Chief Justice Luke Malaba is under fire after a High Court judge who recently resigned to evade a serious corruption investigation – Webster Chinamora – has been unlawfullly allowed back to write several outstanding judgements without being first cleared of charges of corruption.
Legal experts told a local online this is a legally dubious arrangement which may well be illegal and may open the floodgates for more corruption as Chinamora can longer be reined in through a constitutional mechanism of a tribunal again since he has already escaped one.
Chinamora resigned on 17 November after President Emmerson Mnangagwa had appointed a tribunal to investigate his suitability to continue to hold office
following a litany of corruption allegations against him.
As exclusively reported by a local online, there was a high-level bid by the executive to protect Chinamora from a tribunal investigation after the Judicial Services Commission (JSC) recommended way back in March that he should be probed together with a High Court colleague Justice Martin Makonese.
Mnangagwa was quick to appoint a tribunal to probe Makonese in April, but took almost 10 months to do the same for Chinamora.
This only happened due to sustained pressure from the media and legal fraternity.
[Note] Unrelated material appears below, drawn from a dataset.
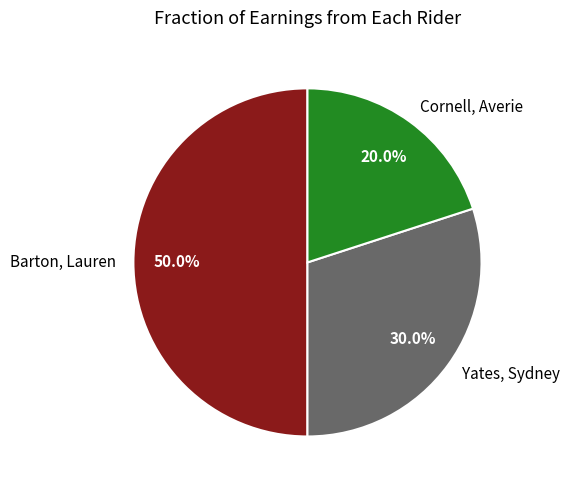

Approximately how many times larger is the value at Barton, Lauren compared to Cornell, Averie?

2.5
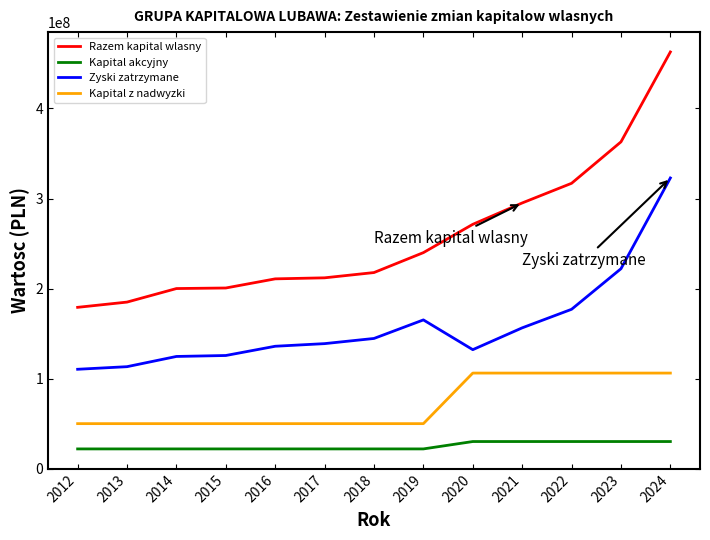

How many distinct data groups are displayed?

4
Prominent lawyer Beatrice Mtetwa write to Mnangagwa over the issue, accusing him of unconstitutional conduct.
Supreme Court Justice Francis Bere and High Court judges Erica Ndewere, Thompson Mabhikwa and Edith Mushore were fired from the bench over gross misconduct.
Lawyers say after Chinamora abruptly resigned to escape investigation by the Justice Ahmed Ebrahim Tribunal, he should no longer be allowed back because he was not cleared of charges against him and will now come back with carte blache in his practice.
Even though judges who resign are allowed by practice to finish their outstanding judgements, Chinamora’s case is different as he was automatically suspended by operation of law after Mnangagwa appointed a tribunal to investigate him.
So he must not be given yet another chance on the bench after he resigned following the appointment of a tribunal – which meant subsequent loss of legal authority to preside over court cases – as that would be tantamount to giving him a new opportunity to perpetuate corruption, especially without the check and balance of a constitutional disciplinary recourse.